What to produce:
Convert the text lines from all records below into a Markdown table with the columns Row and Text, giving each line a row number and skipping blank lines. Leave the pictures out of the table.
....................
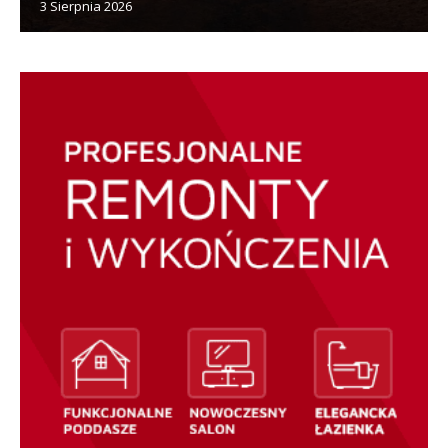
3 Sierpnia 2026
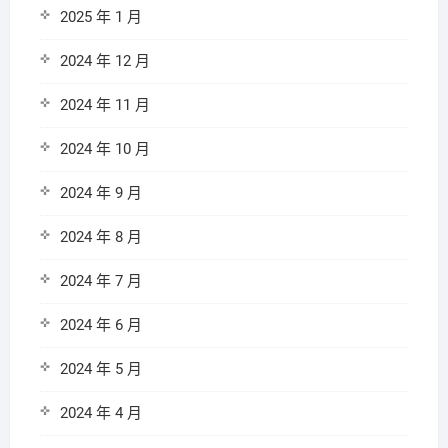
2025 年 1 月
2024 年 12 月
2024 年 11 月
2024 年 10 月
2024 年 9 月
2024 年 8 月
2024 年 7 月
2024 年 6 月
2024 年 5 月
2024 年 4 月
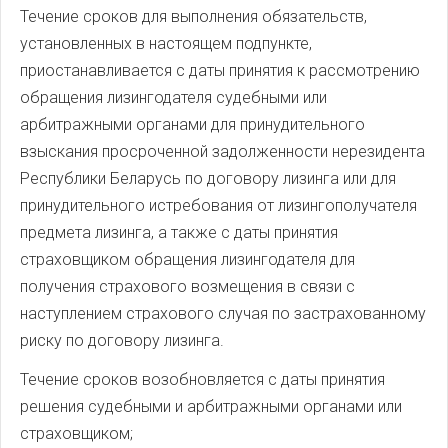
Течение сроков для выполнения обязательств,
установленных в настоящем подпункте,
приостанавливается с даты принятия к рассмотрению
обращения лизингодателя судебными или
арбитражными органами для принудительного
взыскания просроченной задолженности нерезидента
Республики Беларусь по договору лизинга или для
принудительного истребования от лизингополучателя
предмета лизинга, а также с даты принятия
страховщиком обращения лизингодателя для
получения страхового возмещения в связи с
наступлением страхового случая по застрахованному
риску по договору лизинга.
Течение сроков возобновляется с даты принятия
решения судебными и арбитражными органами или
страховщиком;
....................
Written solution:
| Row | Text |
|---|---|
| 1 | 3 Sierpnia 2026 |
| 2 | 2025 年 1 月 |
| 3 | 2024 年 12 月 |
| 4 | 2024 年 11 月 |
| 5 | 2024 年 10 月 |
| 6 | 2024 年 9 月 |
| 7 | 2024 年 8 月 |
| 8 | 2024 年 7 月 |
| 9 | 2024 年 6 月 |
| 10 | 2024 年 5 月 |
| 11 | 2024 年 4 月 |
| 12 | Течение сроков для выполнения обязательств, |
| 13 | установленных в настоящем подпункте, |
| 14 | приостанавливается с даты принятия к рассмотрению |
| 15 | обращения лизингодателя судебными или |
| 16 | арбитражными органами для принудительного |
| 17 | взыскания просроченной задолженности нерезидента |
| 18 | Республики Беларусь по договору лизинга или для |
| 19 | принудительного истребования от лизингополучателя |
| 20 | предмета лизинга, а также с даты принятия |
| 21 | страховщиком обращения лизингодателя для |
| 22 | получения страхового возмещения в связи с |
| 23 | наступлением страхового случая по застрахованному |
| 24 | риску по договору лизинга. |
| 25 | Течение сроков возобновляется с даты принятия |
| 26 | решения судебными и арбитражными органами или |
| 27 | страховщиком; |